Comme l’ensemble de la profession, les deux entreprises utilisent régulièrement le contrat journalier et le CDD pour faire face à l’augmentation de l’activité durant les mois d’été. Une gestion serrée de la main-d’œuvre facilitée par le niveau du chômage en région. « On trouve toujours des gars pour accepter de bosser sur un chantier », souligne un syndicaliste. Dans son introduction au Livre blanc, Serge Fontaine déplore néanmoins « la désaffection d’un personnel qui se détourne de nos métiers ». Un souci partagé par Virginie Brunel, directrice générale des Gentlemen du déménagement, toujours à la recherche de chauffeurs expérimentés. Les PME du secteur qui se diversifient dans le transport et l’installation de distributeurs automatiques ou de photocopieurs, le transport de décors de théâtre ou encore le déménagement d’entreprise peuvent aussi s’en préoccuper. Entre montée en compétence et réduction systématique des coûts de main-d’œuvre, le secteur du déménagement devra choisir.

1318

C’est le nombre d’entreprises du secteur du déménagement. Elles emploient 13 192 salariés.

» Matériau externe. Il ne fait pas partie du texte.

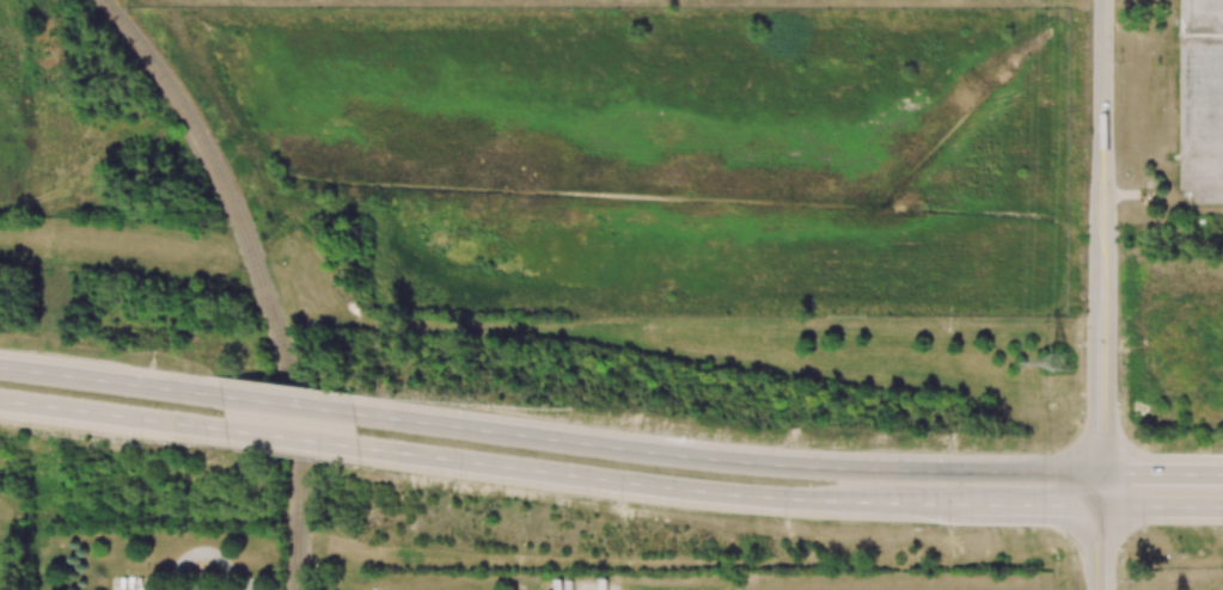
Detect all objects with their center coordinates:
road: (1213, 33)
street lamp: (1115, 48)
road: (1213, 83)
road: (1203, 99)
parking lot: (1201, 100)
road: (1213, 132)
road: (1102, 141)
street lamp: (1117, 210)
railway: (258, 274)
street lamp: (1080, 343)
power tower: (1060, 361)
street lamp: (150, 363)
road: (1102, 378)
road: (109, 383)
street lamp: (471, 401)
road: (286, 404)
road: (112, 413)
street lamp: (631, 427)
road: (290, 436)
street lamp: (789, 443)
street lamp: (141, 444)
street lamp: (1141, 445)
street lamp: (950, 446)
street lamp: (1222, 447)
road: (726, 461)
road: (1162, 473)
road: (610, 479)
street lamp: (460, 481)
road: (1101, 489)
street lamp: (621, 502)
road: (909, 502)
road: (1026, 503)
road: (1162, 505)
street lamp: (785, 519)
street lamp: (949, 527)
street lamp: (1221, 527)
street lamp: (1142, 529)
park: (13, 539)
road: (1101, 547)

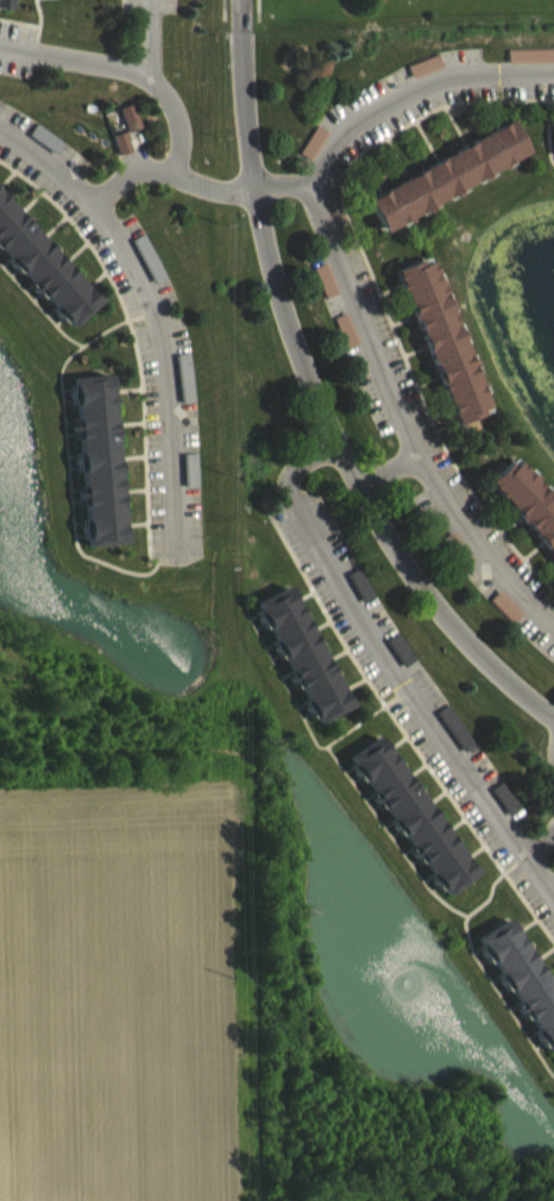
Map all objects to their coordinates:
building: (377, 0)
road: (223, 8)
building: (3, 10)
road: (75, 58)
road: (162, 89)
building: (126, 130)
building: (118, 155)
road: (324, 165)
building: (442, 189)
building: (40, 281)
road: (146, 307)
building: (438, 352)
road: (315, 396)
road: (406, 419)
road: (386, 465)
building: (93, 472)
building: (524, 516)
building: (297, 667)
road: (392, 667)
building: (407, 829)
road: (536, 843)
building: (519, 994)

Source : Observatoire prospectif des métiers et des qualifications dans les transports et la logistique, rapport 2010.

98 % des entreprises du déménagement ont moins de 50 salariés.

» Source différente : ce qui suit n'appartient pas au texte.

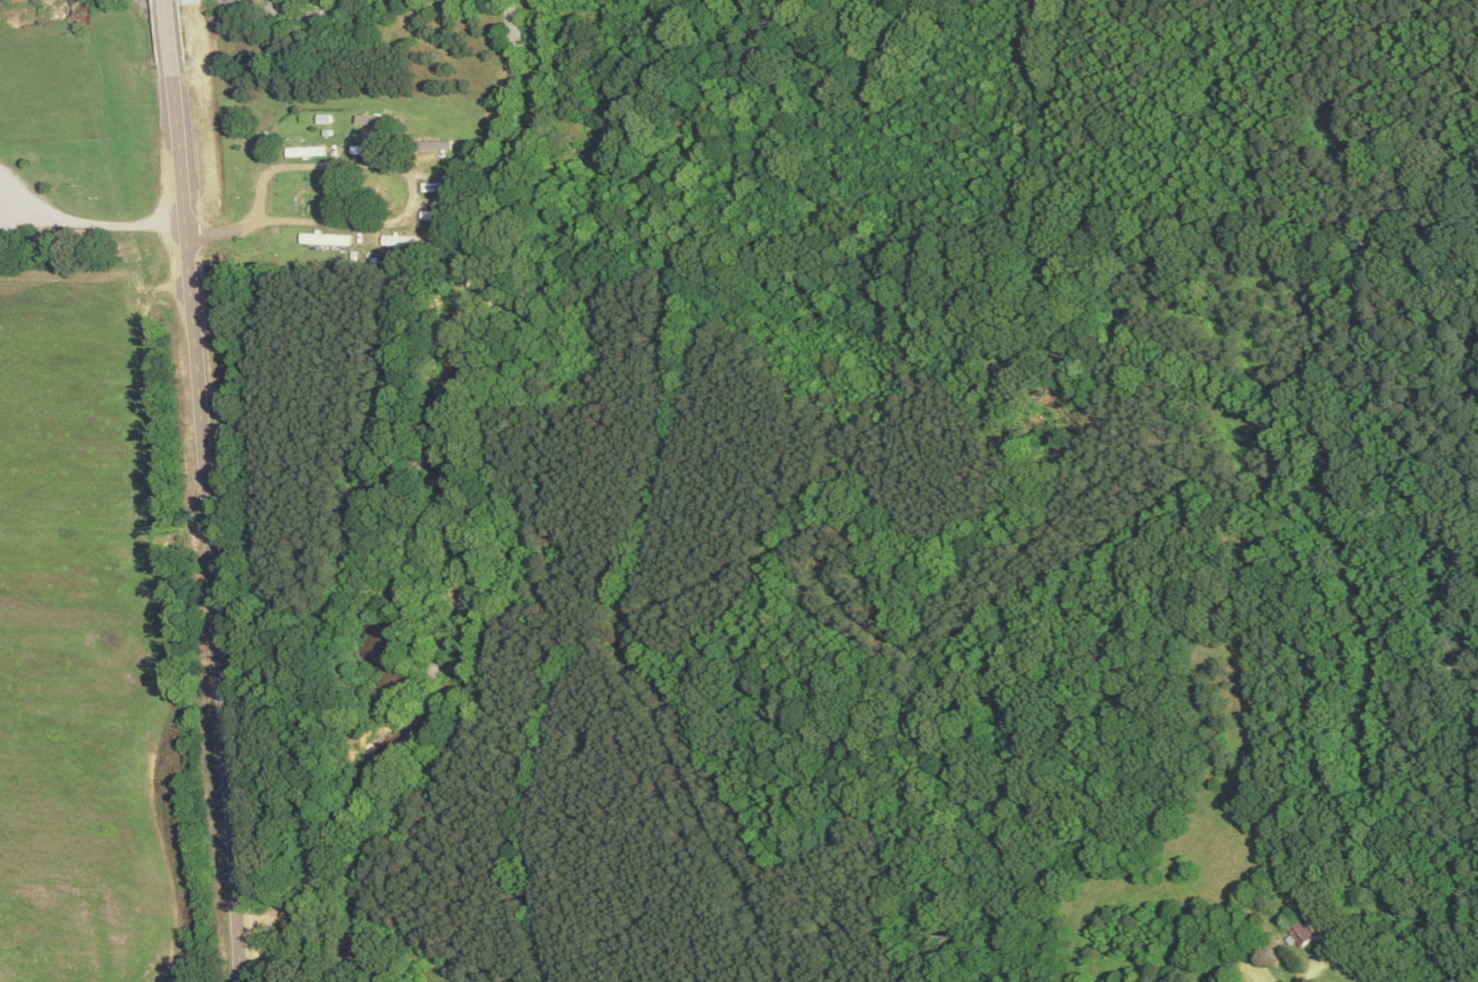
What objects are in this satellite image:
road: (171, 31)
building: (371, 147)
building: (308, 150)
building: (442, 186)
road: (412, 199)
building: (440, 215)
road: (311, 239)
road: (215, 522)
building: (1304, 929)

Source : Observatoire prospectif des métiers et des qualifications dans les transports et la logistique, rapport 2010.

- 16 %

C’est la baisse d’activité du secteur en 2009, qui fait suite à celle de 25 % en 2008.

Source : Chambre syndicale du déménagement.

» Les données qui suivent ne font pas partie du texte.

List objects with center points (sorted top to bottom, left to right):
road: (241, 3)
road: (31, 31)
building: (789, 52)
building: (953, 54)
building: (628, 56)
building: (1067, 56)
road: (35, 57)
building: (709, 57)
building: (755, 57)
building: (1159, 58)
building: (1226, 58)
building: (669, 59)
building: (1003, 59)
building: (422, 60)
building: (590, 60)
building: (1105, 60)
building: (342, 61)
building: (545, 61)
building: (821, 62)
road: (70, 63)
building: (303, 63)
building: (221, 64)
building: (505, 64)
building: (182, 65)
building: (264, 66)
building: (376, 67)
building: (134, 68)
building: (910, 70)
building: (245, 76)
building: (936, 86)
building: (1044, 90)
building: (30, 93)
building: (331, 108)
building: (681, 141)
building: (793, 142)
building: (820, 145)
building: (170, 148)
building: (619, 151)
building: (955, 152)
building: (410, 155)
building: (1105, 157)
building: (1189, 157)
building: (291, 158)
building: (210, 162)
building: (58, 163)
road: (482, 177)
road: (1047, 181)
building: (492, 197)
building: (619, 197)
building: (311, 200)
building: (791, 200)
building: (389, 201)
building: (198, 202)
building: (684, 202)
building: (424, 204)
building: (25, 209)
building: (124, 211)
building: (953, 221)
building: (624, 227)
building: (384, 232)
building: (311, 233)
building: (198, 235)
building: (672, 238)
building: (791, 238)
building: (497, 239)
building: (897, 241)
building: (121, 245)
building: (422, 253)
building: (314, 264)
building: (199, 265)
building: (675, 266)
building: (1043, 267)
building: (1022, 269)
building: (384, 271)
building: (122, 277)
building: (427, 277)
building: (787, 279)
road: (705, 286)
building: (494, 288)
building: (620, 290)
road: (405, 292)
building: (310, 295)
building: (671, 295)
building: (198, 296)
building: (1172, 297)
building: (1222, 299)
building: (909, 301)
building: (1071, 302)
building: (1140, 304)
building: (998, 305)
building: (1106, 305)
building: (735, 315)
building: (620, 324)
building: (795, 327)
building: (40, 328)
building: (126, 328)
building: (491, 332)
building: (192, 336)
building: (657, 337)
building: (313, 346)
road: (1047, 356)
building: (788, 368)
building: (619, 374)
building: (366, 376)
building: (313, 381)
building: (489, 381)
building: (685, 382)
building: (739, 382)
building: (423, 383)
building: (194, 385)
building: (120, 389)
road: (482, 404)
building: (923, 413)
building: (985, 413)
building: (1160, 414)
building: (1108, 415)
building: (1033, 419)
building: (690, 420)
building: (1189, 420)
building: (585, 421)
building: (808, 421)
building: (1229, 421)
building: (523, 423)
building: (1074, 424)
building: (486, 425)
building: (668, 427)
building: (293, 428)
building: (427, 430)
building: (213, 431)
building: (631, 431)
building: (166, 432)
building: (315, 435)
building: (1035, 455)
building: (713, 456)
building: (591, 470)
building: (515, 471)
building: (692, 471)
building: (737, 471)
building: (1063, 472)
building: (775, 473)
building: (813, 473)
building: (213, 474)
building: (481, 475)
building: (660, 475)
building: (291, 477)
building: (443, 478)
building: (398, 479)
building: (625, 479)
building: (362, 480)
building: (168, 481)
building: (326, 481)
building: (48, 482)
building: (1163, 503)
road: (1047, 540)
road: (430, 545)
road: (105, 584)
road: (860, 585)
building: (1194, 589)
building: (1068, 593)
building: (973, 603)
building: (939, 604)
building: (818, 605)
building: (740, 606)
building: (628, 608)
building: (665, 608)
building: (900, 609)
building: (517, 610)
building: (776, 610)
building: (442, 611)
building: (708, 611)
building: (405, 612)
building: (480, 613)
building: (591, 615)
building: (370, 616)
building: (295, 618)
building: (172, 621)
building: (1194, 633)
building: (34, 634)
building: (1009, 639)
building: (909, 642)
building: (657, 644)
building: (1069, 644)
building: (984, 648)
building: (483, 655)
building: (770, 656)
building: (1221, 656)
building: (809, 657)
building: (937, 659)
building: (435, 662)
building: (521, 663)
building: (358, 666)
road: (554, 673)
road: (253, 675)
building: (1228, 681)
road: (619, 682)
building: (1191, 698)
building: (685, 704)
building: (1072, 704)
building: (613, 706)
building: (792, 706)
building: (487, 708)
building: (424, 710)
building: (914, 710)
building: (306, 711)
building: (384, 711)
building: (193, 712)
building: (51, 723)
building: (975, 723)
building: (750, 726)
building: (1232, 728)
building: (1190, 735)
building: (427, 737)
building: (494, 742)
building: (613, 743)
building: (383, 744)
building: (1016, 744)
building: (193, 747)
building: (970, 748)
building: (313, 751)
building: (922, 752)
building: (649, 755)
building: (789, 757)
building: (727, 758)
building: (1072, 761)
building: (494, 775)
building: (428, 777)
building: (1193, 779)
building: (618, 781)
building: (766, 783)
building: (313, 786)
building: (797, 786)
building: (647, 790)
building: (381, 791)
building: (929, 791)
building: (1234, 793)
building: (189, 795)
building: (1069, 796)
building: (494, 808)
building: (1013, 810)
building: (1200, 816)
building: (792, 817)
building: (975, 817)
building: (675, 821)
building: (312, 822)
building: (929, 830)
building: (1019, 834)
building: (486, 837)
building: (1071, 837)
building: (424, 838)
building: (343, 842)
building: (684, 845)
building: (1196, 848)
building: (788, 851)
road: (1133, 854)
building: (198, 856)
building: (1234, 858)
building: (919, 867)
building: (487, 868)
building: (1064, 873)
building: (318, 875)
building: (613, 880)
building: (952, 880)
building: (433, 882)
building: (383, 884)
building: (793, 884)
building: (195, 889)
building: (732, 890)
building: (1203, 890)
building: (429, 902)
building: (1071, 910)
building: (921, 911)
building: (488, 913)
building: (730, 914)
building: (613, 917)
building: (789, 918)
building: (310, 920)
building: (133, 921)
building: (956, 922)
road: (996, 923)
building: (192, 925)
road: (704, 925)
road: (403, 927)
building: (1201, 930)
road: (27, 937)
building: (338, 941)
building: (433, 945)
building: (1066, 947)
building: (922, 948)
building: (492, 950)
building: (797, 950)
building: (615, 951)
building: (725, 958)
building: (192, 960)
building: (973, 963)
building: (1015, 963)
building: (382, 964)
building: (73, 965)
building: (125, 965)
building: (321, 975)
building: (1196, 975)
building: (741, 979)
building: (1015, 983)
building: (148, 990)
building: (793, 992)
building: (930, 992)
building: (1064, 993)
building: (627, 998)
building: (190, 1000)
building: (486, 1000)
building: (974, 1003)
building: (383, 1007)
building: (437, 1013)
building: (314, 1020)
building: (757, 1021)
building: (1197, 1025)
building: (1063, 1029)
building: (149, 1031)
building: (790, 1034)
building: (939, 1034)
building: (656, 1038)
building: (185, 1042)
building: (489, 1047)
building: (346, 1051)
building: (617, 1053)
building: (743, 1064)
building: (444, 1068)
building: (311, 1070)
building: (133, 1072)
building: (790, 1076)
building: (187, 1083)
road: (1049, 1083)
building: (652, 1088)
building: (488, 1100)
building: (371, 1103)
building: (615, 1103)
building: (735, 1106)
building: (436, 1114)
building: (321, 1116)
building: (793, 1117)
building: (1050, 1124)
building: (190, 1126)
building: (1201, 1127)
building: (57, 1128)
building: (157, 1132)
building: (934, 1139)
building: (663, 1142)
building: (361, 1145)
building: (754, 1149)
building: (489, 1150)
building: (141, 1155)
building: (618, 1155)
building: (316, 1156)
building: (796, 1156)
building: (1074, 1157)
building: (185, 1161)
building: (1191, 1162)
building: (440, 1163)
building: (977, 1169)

Pénibilité, seniors et fidélisation

Ouverte il y a quatre ans, la négociation sur la pénibilité dans le déménagement pourrait aboutir dans les prochaines semaines. Le texte que la Chambre syndicale du déménagement a présenté aux organisations syndicales le 15 septembre comporte une dizaine de propositions qui débordent largement le sujet initial. Les premiers articles suggèrent une formation « gestes et postures », la remise d’un guide pour tous les nouveaux embauchés, ainsi que des mesures renforçant la prévention et la sécurité sur les lieux de travail (visite médicale annuelle obligatoire, avis médical pour les charges lourdes, encouragement à l’utilisation de moyens mécaniques de levage, etc.). Mais, dès l’article 6, le texte aborde des problématiques différentes. Il crée une obligation de moyens en matière de reclassement des travailleurs reconnus inaptes, en direction d’autres activités annexes comme le transport de voyageurs ou la logistique. Il prévoit également divers dispositifs pour développer les compétences des salariés ainsi qu’un « passeport » professionnel répertoriant les formations suivies. La gestion des seniors est également abordée avec une majoration de 10 % du DIF pour les plus de 50 ans et le développement du tutorat à travers des binômes juniors-seniors. Autre mesure notable, la création d’une médaille du travail avec prime défiscalisée pour fidéliser les salariés. Des propositions intéressantes, selon Thierry Cordier, le négociateur CFDT, qui insiste néanmoins sur l’octroi de moyens et la planification des réunions de la commission de suivi. « Autrement, l’accord n’a pas de sens », dit-il.